■ **EXERCISE DESCRIPTION**
A verbatim repetition of the data below is requested, without images.

PROVIDED RECORDS START

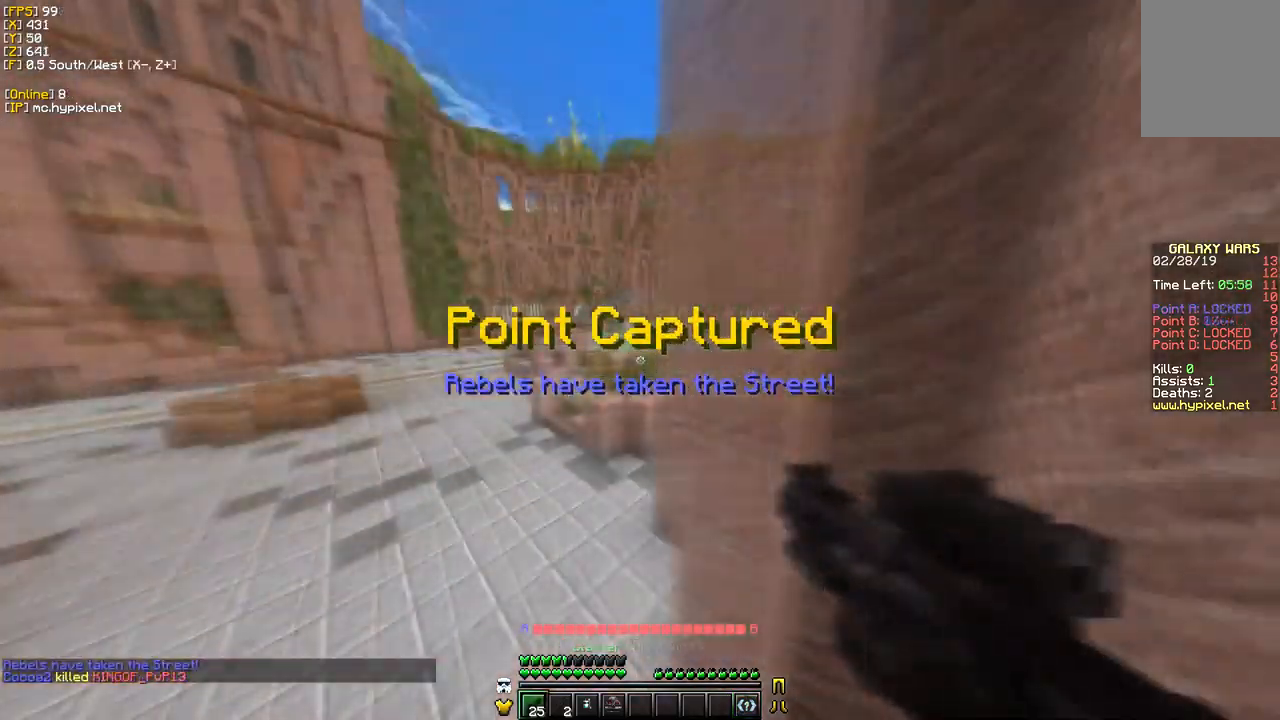
{"keys": ["a", "w"], "mouse": [], "events": [[17, "a", "down"]]}
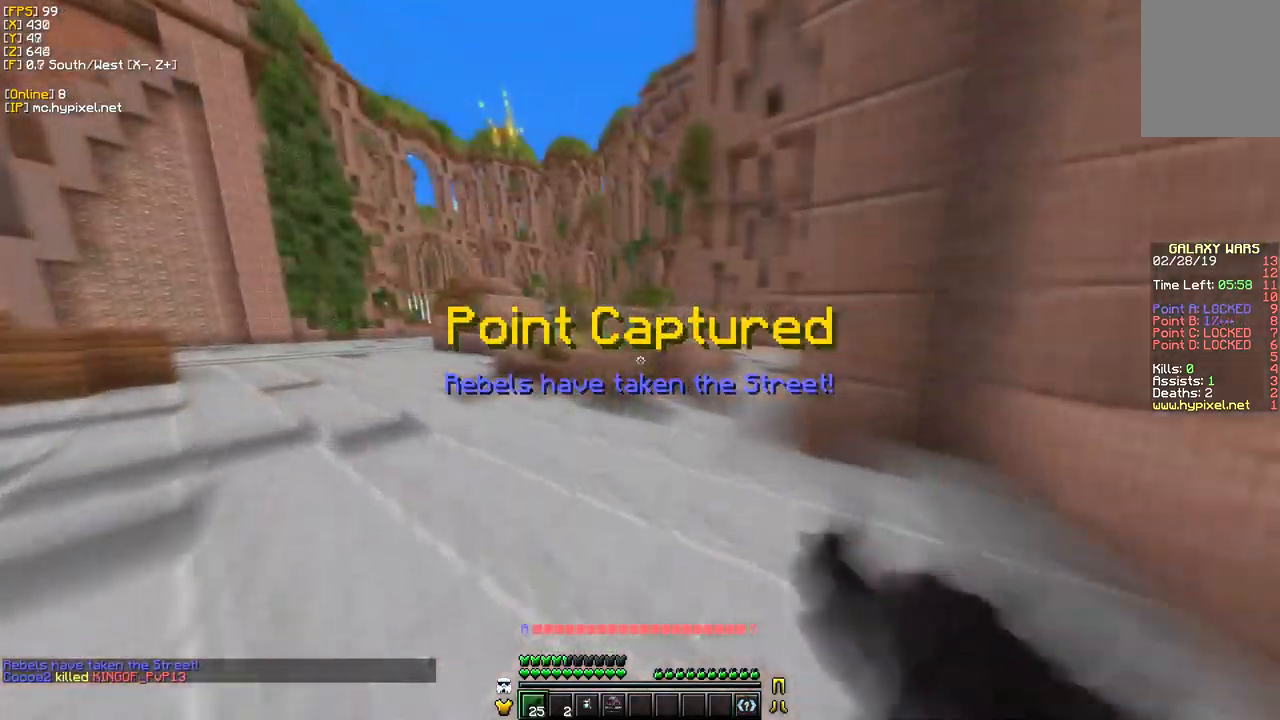
{"keys": ["a", "w"], "mouse": [], "events": []}
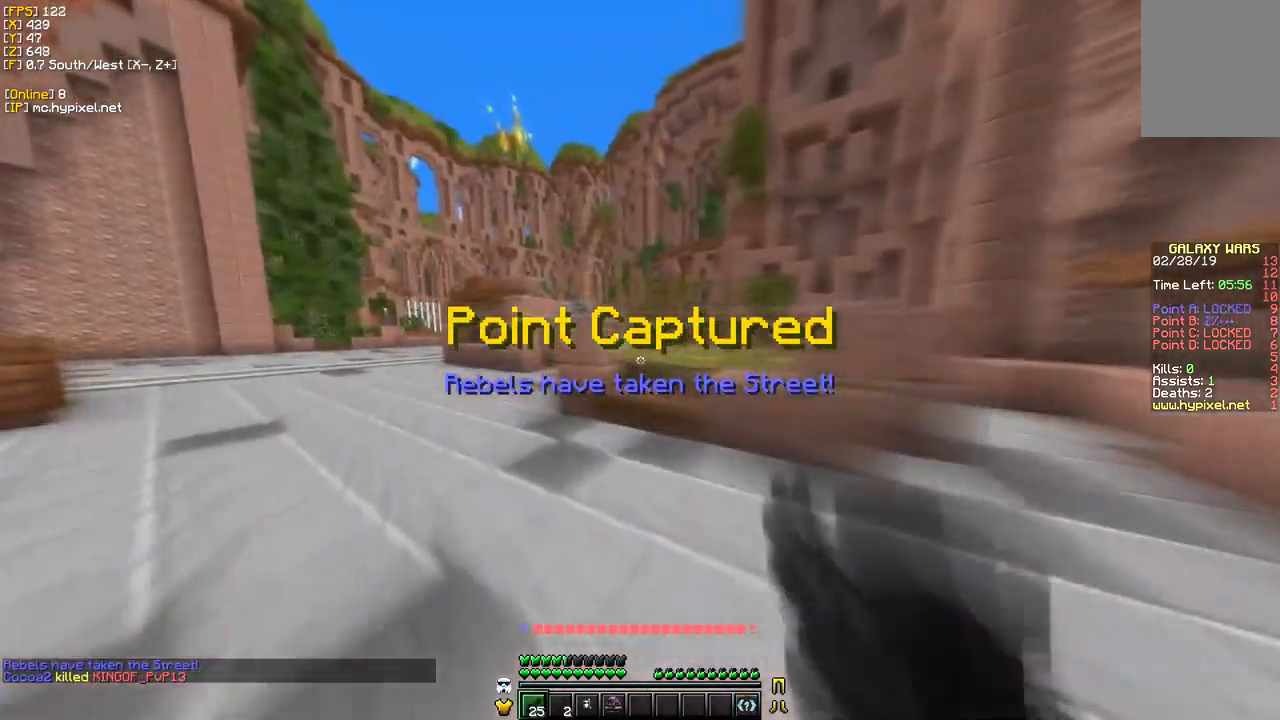
{"keys": ["w"], "mouse": [], "events": [[434, "a", "up"]]}
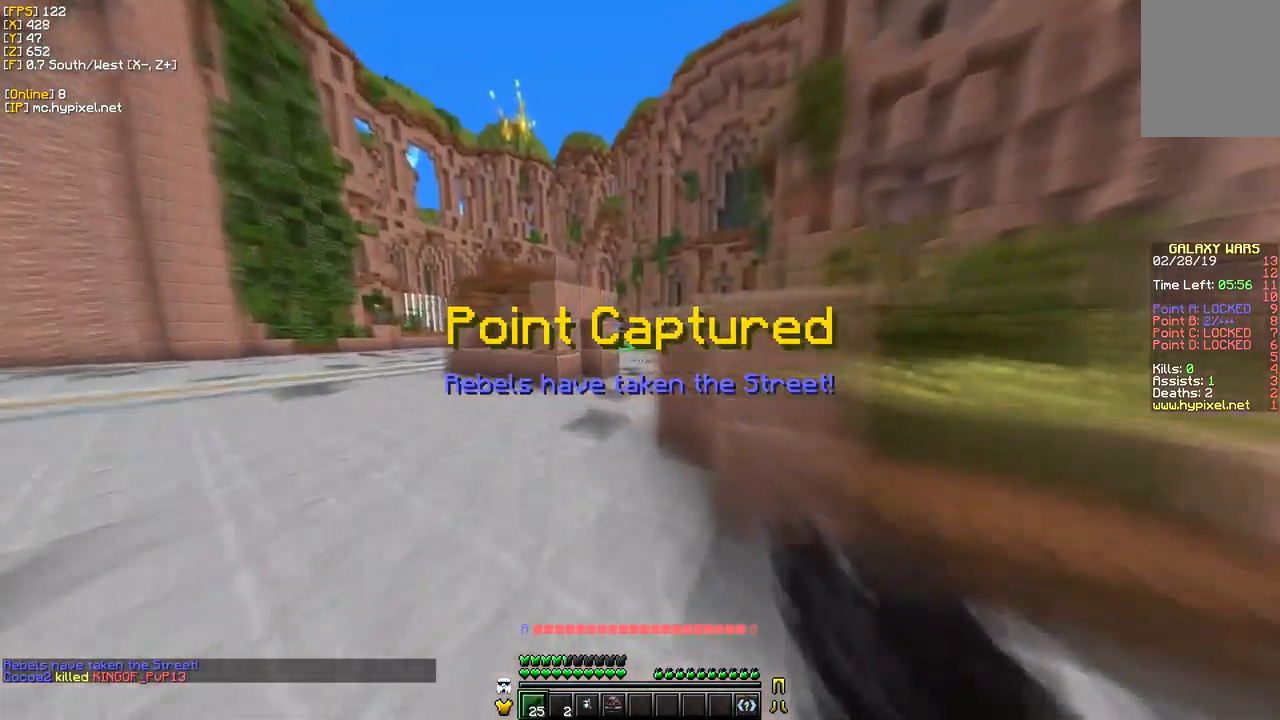
{"keys": ["w"], "mouse": [], "events": []}
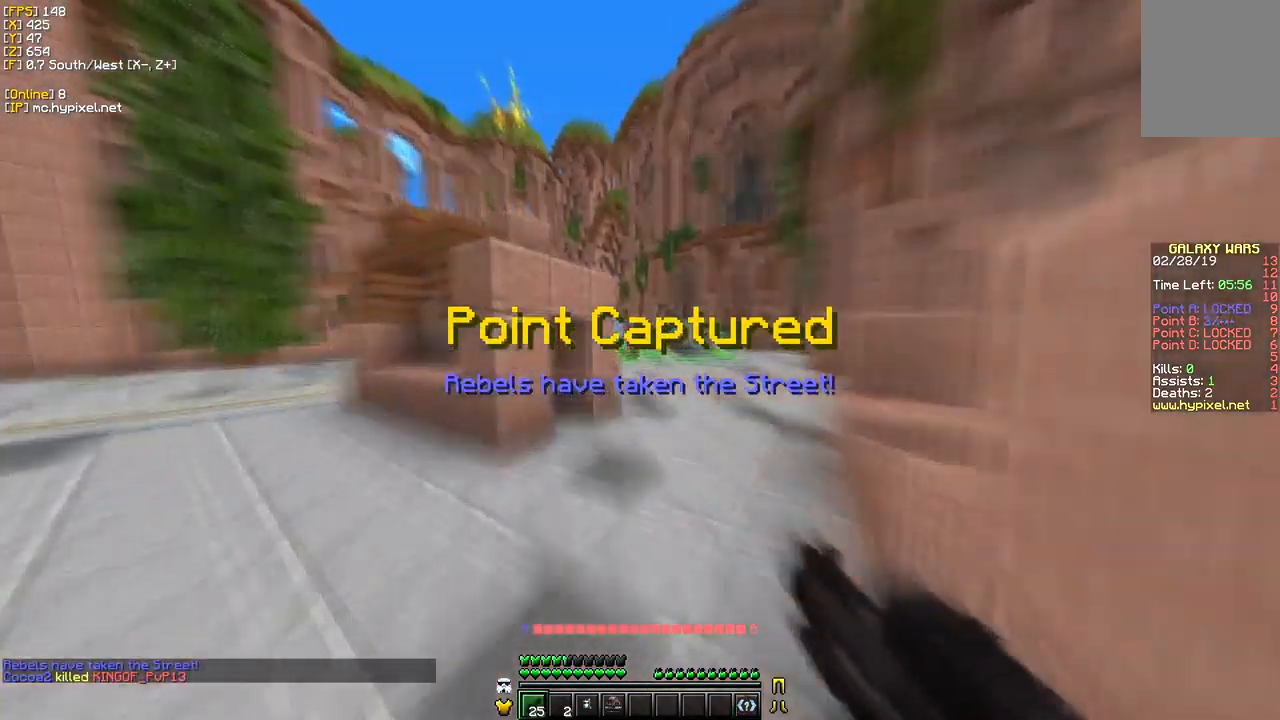
{"keys": ["d", "w"], "mouse": [], "events": [[184, "d", "down"]]}
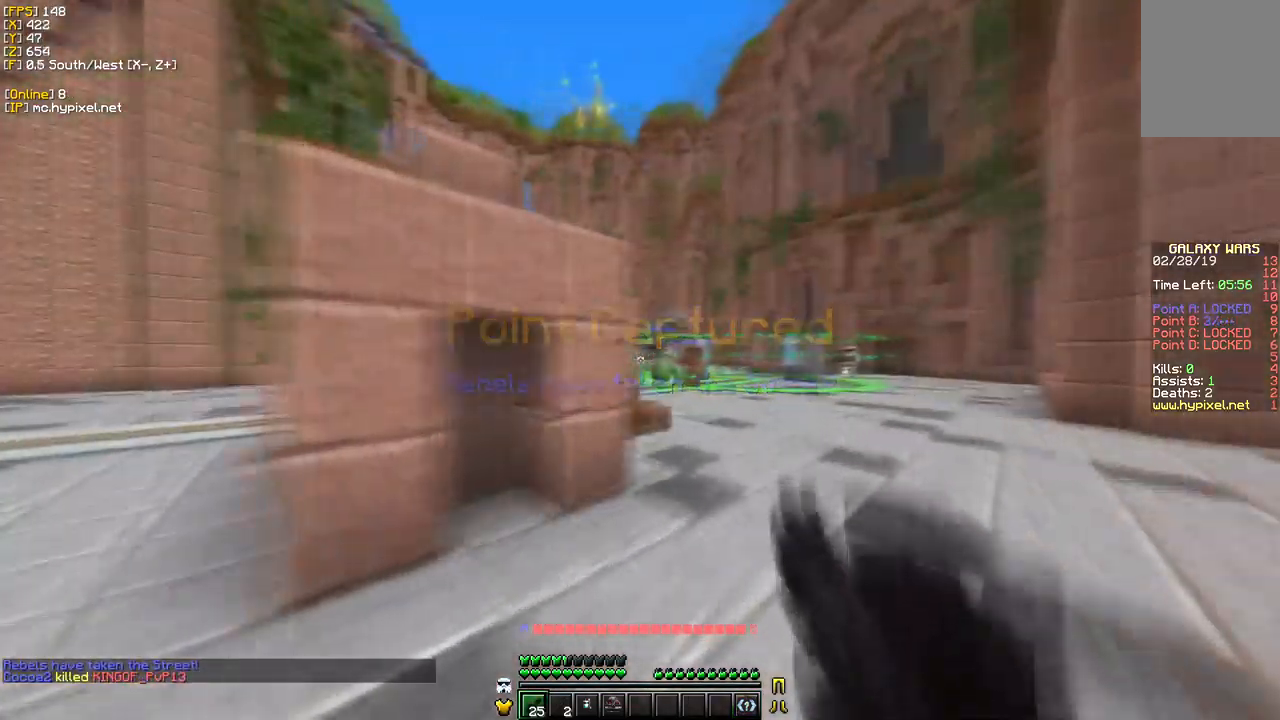
{"keys": ["d", "w"], "mouse": ["right"], "events": [[150, "mouse_right", "down"]]}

PROVIDED RECORDS END

■ **SOLUTION**
{"keys": ["a", "w"], "mouse": [], "events": [[17, "a", "down"]]}
{"keys": ["a", "w"], "mouse": [], "events": []}
{"keys": ["w"], "mouse": [], "events": [[434, "a", "up"]]}
{"keys": ["w"], "mouse": [], "events": []}
{"keys": ["d", "w"], "mouse": [], "events": [[184, "d", "down"]]}
{"keys": ["d", "w"], "mouse": ["right"], "events": [[150, "mouse_right", "down"]]}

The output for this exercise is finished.